I've come across a puzzling difference in how legacy and newly created Network Load Balancers (NLBs) handle DNS for Availability Zones (AZs) that have no targets registered. Here's the setup: I have an internet-facing NLB linked to a target group consisting of K8s nodes, and I've disabled cross-zone load balancing for cost and latency management. In a scenario with three AZs, one AZ has no healthy nodes. The issue is, with older NLBs, the DNS record correctly omits the empty AZ's IP address, while new NLBs keep publishing the IP, causing traffic to route to the inactive AZ and resulting in connection failures. AWS Support has claimed this is expected behavior, but it feels like a breaking change that disrupts standard disaster recovery and failover techniques. I'm curious if others have experienced this and whether there's a way to control this behavior with attributes. Is forcing cross-zone load balancing or manually adjusting subnet mappings the only workaround?
6 Answers
Make sure you’re conducting `dig` tests against the right DNS entries. Sometimes client-side caching or provider settings can throw things off. If everything is set up correctly, and you're still seeing inbound traffic to that inactive AZ, there's likely something flawed in the NLB's handling of DNS during failovers.
Good call on the testing—those mismatches can cause a lot of confusion!
Check your target group attributes via `aws elbv2 describe-target-group-attributes`. It's possible AWS changed some defaults recently that you may not be accounting for in your Terraform setup.
I checked, and it seems the minimum healthy targets is the same on both the new and old target groups.
Sounds like you’re on top of it. Keep digging into those attributes!
Definitely assert your findings to AWS support. If their docs claim DNS failover is supposed to happen, and it isn't, it's either a bug or a change they haven't documented. Are you sure all targets are healthy? That might be part of the problem.
I can confirm all targets are healthy for the NLB; there might be something else going on.
You might be onto something—there could be hidden settings that need adjusting.

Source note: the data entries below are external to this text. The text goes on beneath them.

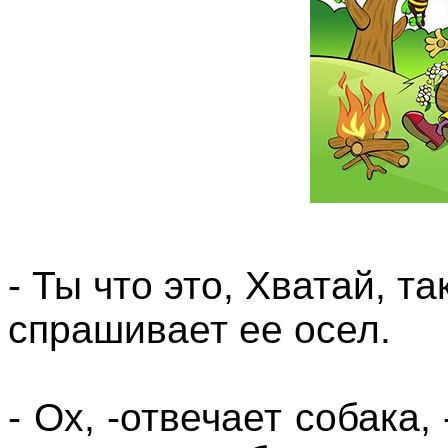
- Ты что это, Хватай, т
спрашивает ее осел.
- Ox, -отвечает собака, 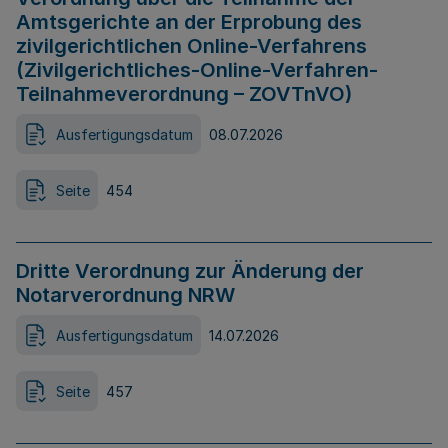
Amtsgerichte an der Erprobung des
zivilgerichtlichen Online-Verfahrens
(Zivilgerichtliches-Online-Verfahren-
Teilnahmeverordnung – ZOVTnVO)
Ausfertigungsdatum
08.07.2026
Seite
454
Dritte Verordnung zur Änderung der
Notarverordnung NRW
Ausfertigungsdatum
14.07.2026
Seite
457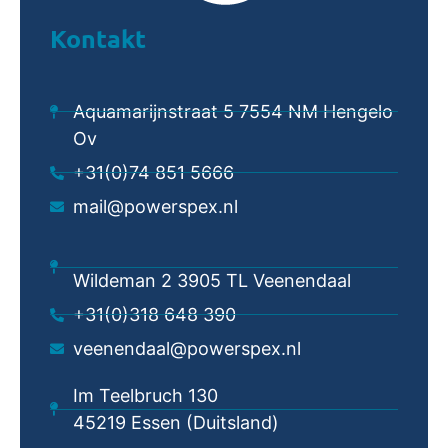
Kontakt
Aquamarijnstraat 5 7554 NM Hengelo
Ov
+31(0)74 851 5666
mail@powerspex.nl
Wildeman 2 3905 TL Veenendaal
+31(0)318 648 390
veenendaal@powerspex.nl
Im Teelbruch 130
45219 Essen (Duitsland)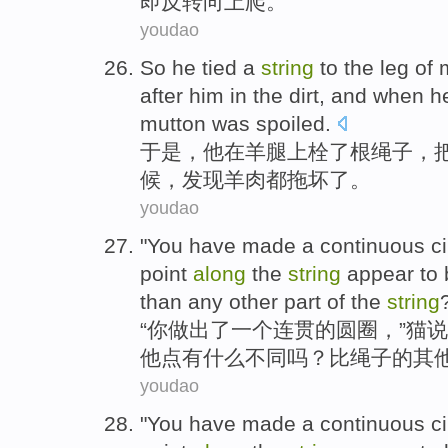
即
反转向上爬。
youdao
So
he
tied
a
string
to the
leg
of
after him
in
the dirt, and
when
h
mutton
was
spoiled
.
于是
，
他
在
羊
腿
上
栓
了
根绳子
，
候，
发现
羊肉
都
拖
坏了
。
youdao
"
You
have made
a
continuous
ci
point
along
the
string
appear to
than
any
other
part
of the
string
“
你
做出
了
一个
连贯
的
圆圈
，”
猫
说
他点
有
什么
不同
吗？
比
绳子的
其
youdao
"
You
have made
a
continuous
ci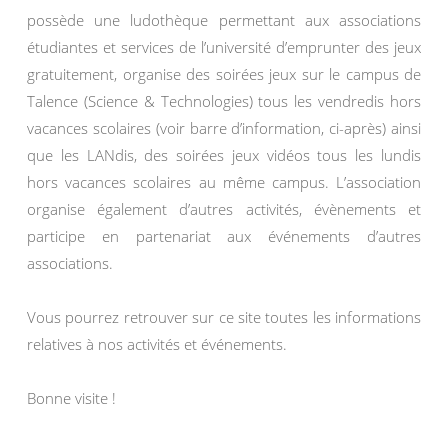
possède une ludothèque permettant aux associations
étudiantes et services de l’université d’emprunter des jeux
gratuitement, organise des soirées jeux sur le campus de
Talence (Science & Technologies) tous les vendredis hors
vacances scolaires (voir barre d’information, ci-après) ainsi
que les LANdis, des soirées jeux vidéos tous les lundis
hors vacances scolaires au même campus. L’association
organise également d’autres activités, évènements et
participe en partenariat aux événements d’autres
associations.
Vous pourrez retrouver sur ce site toutes les informations
relatives à nos activités et événements.
Bonne visite !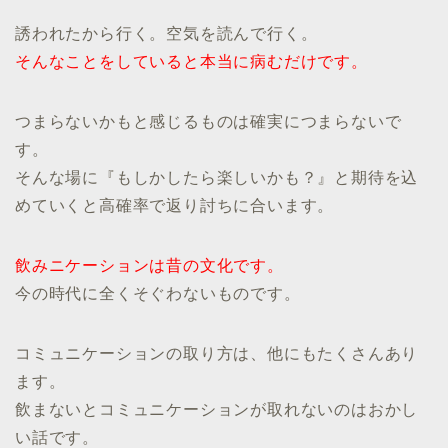
誘われたから行く。空気を読んで行く。
そんなことをしていると本当に病むだけです。
つまらないかもと感じるものは確実につまらないで
す。
そんな場に『もしかしたら楽しいかも？』と期待を込
めていくと高確率で返り討ちに合います。
飲みニケーションは昔の文化です。
今の時代に全くそぐわないものです。
コミュニケーションの取り方は、他にもたくさんあり
ます。
飲まないとコミュニケーションが取れないのはおかし
い話です。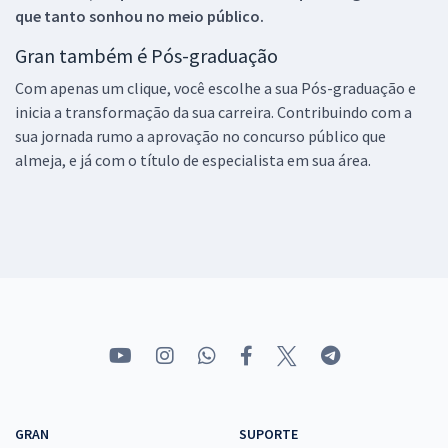
que tanto sonhou no meio público.
Gran também é Pós-graduação
Com apenas um clique, você escolhe a sua Pós-graduação e
inicia a transformação da sua carreira. Contribuindo com a
sua jornada rumo a aprovação no concurso público que
almeja, e já com o título de especialista em sua área.
GRAN
SUPORTE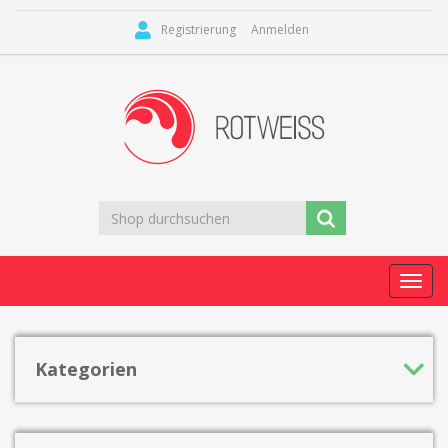
Registrierung
Anmelden
Toggl
navig
Kategorien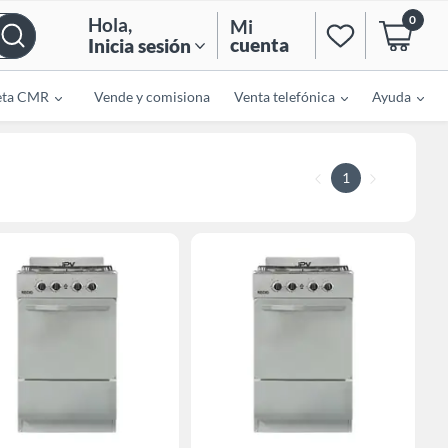
0
Hola
,
Mi
cuenta
Inicia sesión
eta CMR
Vende y comisiona
Venta telefónica
Ayuda
1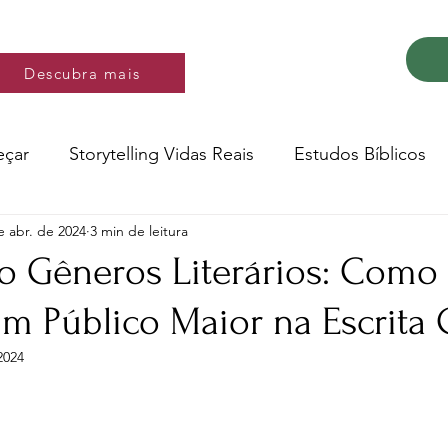
Descubra mais
Descubra mais
eçar
Storytelling Vidas Reais
Estudos Bíblicos
e abr. de 2024
3 min de leitura
Música e video
Versos
o Gêneros Literários: Como
m Público Maior na Escrita 
Conte a Sua História
Livro: Decidir
2024
e 5 estrelas.
ltura e Educação
Saúde
Testemunhos de fé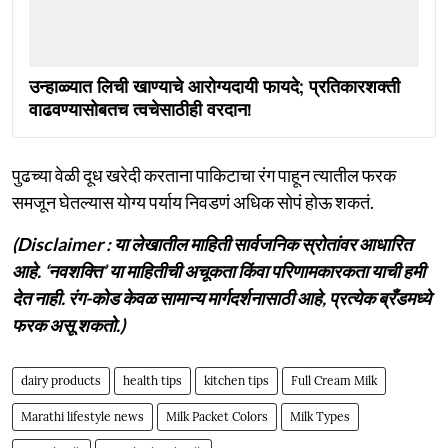
उन्हाळ्यात लिची खाण्याचे आरोग्यदायी फायदे; प्रतिकारशक्ती
वाढवण्यासोबतच त्वचेसाठीही वरदान!
पुढच्या वेळी दूध खरेदी करताना पाकिटाचा रंग पाहून त्यातील फरक
समजून घेतल्यास योग्य पर्याय निवडणं अधिक सोपं होऊ शकतं.
(Disclaimer : या लेखातील माहिती सार्वजनिक स्रोतांवर आधारित
आहे. ‘नवशक्ति’ या माहितीची अचूकता किंवा परिणामकारकता याची हमी
देत नाही. रंग-कोड केवळ सामान्य मार्गदर्शनासाठी आहे, प्रत्येक ब्रँडमध्ये
फरक असू शकतो.)
dairy products
health tips
kitchen tips
Full Cream Milk
Marathi lifestyle news
Milk Packet Colors
Milk Types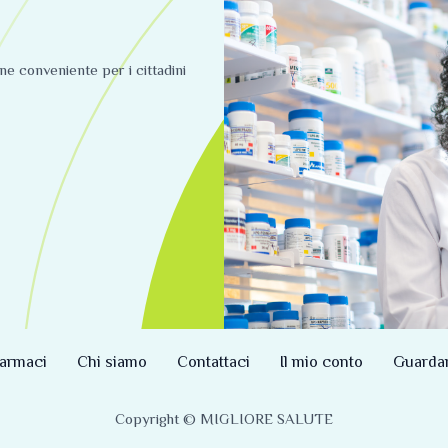
ine conveniente per i cittadini
armaci
Chi siamo
Contattaci
Il mio conto
Guarda
Copyright © MIGLIORE SALUTE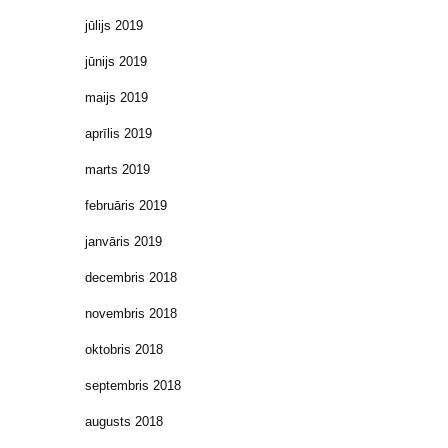
jūlijs 2019
jūnijs 2019
maijs 2019
aprīlis 2019
marts 2019
februāris 2019
janvāris 2019
decembris 2018
novembris 2018
oktobris 2018
septembris 2018
augusts 2018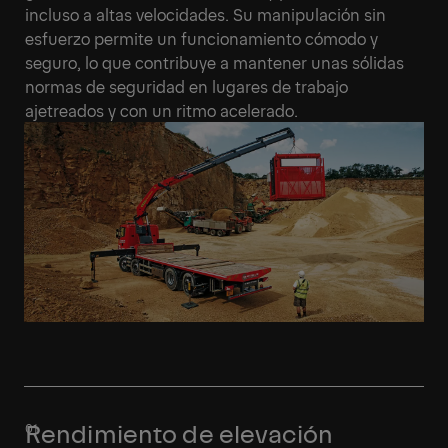
incluso a altas velocidades. Su manipulación sin
esfuerzo permite un funcionamiento cómodo y
seguro, lo que contribuye a mantener unas sólidas
normas de seguridad en lugares de trabajo
ajetreados y con un ritmo acelerado.
Rendimiento de elevación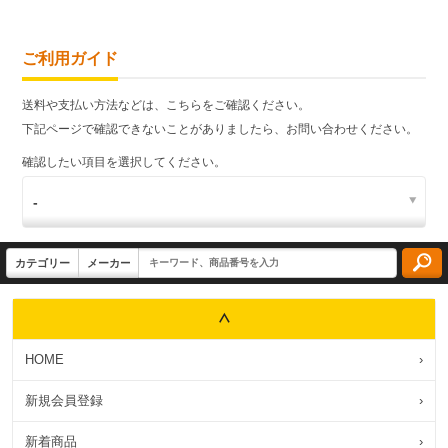
ご利用ガイド
送料や支払い方法などは、こちらをご確認ください。
下記ページで確認できないことがありましたら、お問い合わせください。
確認したい項目を選択してください。
HOME
›
新規会員登録
›
新着商品
›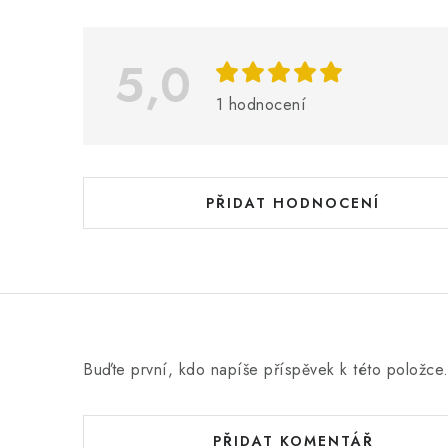
ý
p
i
5,0
s
1 hodnocení
h
o
d
PŘIDAT HODNOCENÍ
n
o
c
e
n
Buďte první, kdo napíše příspěvek k této položce
í
PŘIDAT KOMENTÁŘ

This situation is odd indeed, and I commend your thorough documentation! I haven't replicated the problem myself, but AWS sometimes introduces mysterious changes. It'll be interesting to see if someone from AWS can explain why this is happening now.
I've seen this behavior as well. It seems like a regression of sorts during updates. Let’s hope they address it soon!
I’m in the same boat; I've been looking for answers too, but no luck.
It's frustrating when support tells you nothing has changed, only to find out later that there were indeed changes. I think you're right to point this out; it doesn't make sense that the new NLBs behave this way when the old ones clearly don't. Keep pushing for clarity!
Yeah, it's crazy how often we hear that from support, but it can be worth it if you keep escalating.
Definitely frustrating! It seems like they just want to close tickets without addressing the actual issues.
It's worth noting that Terraform's behavior might have changed due to an API update. Some users have reported issues with stale IPs remaining in target groups. It's a conundrum for sure—definitely follow up on the differences between the two NLBs you've got.

We use AWS's DNS resolver, so I don’t think it’s a client-side issue, but we’ve double-checked everything.